#### Aim of the exercise:
Word for word, set down every line of the entries below from the line with "power microscopy photomicrograph" to the line with "image shows no", including both, and no other line.

----

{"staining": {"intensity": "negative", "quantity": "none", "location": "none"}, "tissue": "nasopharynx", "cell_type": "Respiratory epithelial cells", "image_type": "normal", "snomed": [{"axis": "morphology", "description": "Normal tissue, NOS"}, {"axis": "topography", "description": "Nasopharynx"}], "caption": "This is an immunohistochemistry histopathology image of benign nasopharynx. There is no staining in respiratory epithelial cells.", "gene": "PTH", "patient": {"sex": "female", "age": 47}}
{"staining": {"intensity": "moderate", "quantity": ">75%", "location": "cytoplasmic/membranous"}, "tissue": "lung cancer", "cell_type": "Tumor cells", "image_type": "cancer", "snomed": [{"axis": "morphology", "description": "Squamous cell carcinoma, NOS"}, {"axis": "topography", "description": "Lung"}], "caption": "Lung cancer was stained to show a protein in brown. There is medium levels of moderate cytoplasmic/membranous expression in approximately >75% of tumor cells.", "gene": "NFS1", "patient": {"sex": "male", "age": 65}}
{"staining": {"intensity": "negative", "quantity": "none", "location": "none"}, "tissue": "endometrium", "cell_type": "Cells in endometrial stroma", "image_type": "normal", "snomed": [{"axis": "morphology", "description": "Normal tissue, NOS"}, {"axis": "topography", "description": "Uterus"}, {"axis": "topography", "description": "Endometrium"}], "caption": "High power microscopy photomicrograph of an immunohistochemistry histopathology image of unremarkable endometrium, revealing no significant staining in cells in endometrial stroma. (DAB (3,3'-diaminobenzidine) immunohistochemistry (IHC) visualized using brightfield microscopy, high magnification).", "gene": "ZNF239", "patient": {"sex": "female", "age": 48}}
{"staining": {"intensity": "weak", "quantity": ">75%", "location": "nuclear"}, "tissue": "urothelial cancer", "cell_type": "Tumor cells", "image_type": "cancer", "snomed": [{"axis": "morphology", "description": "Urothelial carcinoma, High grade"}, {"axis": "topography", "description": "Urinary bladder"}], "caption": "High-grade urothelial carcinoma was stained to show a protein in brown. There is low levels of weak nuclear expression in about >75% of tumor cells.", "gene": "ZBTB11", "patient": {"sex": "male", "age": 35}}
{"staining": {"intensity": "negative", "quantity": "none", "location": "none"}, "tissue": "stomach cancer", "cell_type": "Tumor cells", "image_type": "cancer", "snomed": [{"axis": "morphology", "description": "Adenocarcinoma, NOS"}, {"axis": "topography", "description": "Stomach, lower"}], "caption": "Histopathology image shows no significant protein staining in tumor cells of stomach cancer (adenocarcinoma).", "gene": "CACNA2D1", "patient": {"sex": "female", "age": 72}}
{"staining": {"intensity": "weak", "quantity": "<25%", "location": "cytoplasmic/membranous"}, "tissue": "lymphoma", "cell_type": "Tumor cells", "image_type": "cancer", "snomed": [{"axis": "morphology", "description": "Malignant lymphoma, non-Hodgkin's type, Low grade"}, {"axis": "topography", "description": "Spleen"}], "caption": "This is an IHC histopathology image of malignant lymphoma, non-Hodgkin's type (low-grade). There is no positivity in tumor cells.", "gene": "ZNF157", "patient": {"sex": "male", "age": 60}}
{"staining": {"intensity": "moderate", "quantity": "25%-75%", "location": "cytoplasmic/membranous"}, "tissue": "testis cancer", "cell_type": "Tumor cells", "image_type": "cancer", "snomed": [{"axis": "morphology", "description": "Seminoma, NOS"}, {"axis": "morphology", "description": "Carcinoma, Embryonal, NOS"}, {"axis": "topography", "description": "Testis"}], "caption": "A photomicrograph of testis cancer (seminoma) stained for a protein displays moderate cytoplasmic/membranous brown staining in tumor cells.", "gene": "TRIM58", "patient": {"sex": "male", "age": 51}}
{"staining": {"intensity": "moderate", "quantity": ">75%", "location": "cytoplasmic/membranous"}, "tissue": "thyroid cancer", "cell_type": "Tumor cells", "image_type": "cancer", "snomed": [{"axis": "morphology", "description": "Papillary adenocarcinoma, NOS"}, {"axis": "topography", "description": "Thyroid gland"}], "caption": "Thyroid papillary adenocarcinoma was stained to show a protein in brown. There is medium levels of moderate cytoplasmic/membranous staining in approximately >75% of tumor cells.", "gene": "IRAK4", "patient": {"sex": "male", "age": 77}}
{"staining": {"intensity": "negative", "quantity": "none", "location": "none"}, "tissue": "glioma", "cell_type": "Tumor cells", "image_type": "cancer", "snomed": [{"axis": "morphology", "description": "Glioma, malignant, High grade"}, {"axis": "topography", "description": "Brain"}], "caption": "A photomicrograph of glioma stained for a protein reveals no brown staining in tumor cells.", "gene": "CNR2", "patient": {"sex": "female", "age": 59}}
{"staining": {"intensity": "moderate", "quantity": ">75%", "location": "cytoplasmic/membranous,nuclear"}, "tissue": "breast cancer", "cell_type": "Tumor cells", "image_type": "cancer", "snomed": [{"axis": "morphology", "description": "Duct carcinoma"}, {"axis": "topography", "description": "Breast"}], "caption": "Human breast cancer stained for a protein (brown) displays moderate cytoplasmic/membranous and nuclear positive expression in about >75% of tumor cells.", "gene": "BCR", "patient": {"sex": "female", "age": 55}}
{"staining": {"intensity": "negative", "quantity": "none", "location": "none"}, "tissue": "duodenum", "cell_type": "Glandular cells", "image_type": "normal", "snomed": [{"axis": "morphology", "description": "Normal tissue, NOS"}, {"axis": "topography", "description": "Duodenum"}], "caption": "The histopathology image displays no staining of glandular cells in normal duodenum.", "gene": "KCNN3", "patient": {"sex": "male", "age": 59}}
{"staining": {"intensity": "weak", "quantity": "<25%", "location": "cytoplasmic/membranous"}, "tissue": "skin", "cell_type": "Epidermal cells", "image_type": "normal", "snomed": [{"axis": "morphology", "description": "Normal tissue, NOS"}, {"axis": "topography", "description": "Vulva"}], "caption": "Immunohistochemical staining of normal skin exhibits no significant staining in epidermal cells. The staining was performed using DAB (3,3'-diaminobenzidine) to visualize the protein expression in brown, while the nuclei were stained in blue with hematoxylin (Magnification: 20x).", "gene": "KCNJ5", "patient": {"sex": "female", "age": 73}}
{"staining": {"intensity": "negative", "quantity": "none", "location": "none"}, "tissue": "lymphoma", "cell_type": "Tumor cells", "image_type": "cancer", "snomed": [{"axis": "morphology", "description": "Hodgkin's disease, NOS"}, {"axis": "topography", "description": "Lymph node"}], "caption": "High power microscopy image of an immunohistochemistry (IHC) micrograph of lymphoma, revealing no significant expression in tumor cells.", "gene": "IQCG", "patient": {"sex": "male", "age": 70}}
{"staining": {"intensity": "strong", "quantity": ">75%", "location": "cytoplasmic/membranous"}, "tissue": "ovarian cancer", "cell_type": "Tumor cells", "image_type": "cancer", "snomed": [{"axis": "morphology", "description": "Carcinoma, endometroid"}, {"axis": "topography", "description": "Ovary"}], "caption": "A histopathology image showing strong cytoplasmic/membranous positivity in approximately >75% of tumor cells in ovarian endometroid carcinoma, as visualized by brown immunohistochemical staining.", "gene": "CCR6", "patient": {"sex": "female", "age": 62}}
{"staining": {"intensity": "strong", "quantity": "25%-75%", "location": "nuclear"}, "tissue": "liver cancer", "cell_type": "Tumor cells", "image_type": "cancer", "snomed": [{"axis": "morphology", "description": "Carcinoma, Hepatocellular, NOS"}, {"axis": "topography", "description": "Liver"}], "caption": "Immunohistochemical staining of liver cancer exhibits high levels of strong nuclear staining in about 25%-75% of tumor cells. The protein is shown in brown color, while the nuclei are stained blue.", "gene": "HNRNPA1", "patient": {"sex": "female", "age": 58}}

----

#### Written response:
{"staining": {"intensity": "negative", "quantity": "none", "location": "none"}, "tissue": "endometrium", "cell_type": "Cells in endometrial stroma", "image_type": "normal", "snomed": [{"axis": "morphology", "description": "Normal tissue, NOS"}, {"axis": "topography", "description": "Uterus"}, {"axis": "topography", "description": "Endometrium"}], "caption": "High power microscopy photomicrograph of an immunohistochemistry histopathology image of unremarkable endometrium, revealing no significant staining in cells in endometrial stroma. (DAB (3,3'-diaminobenzidine) immunohistochemistry (IHC) visualized using brightfield microscopy, high magnification).", "gene": "ZNF239", "patient": {"sex": "female", "age": 48}}
{"staining": {"intensity": "weak", "quantity": ">75%", "location": "nuclear"}, "tissue": "urothelial cancer", "cell_type": "Tumor cells", "image_type": "cancer", "snomed": [{"axis": "morphology", "description": "Urothelial carcinoma, High grade"}, {"axis": "topography", "description": "Urinary bladder"}], "caption": "High-grade urothelial carcinoma was stained to show a protein in brown. There is low levels of weak nuclear expression in about >75% of tumor cells.", "gene": "ZBTB11", "patient": {"sex": "male", "age": 35}}
{"staining": {"intensity": "negative", "quantity": "none", "location": "none"}, "tissue": "stomach cancer", "cell_type": "Tumor cells", "image_type": "cancer", "snomed": [{"axis": "morphology", "description": "Adenocarcinoma, NOS"}, {"axis": "topography", "description": "Stomach, lower"}], "caption": "Histopathology image shows no significant protein staining in tumor cells of stomach cancer (adenocarcinoma).", "gene": "CACNA2D1", "patient": {"sex": "female", "age": 72}}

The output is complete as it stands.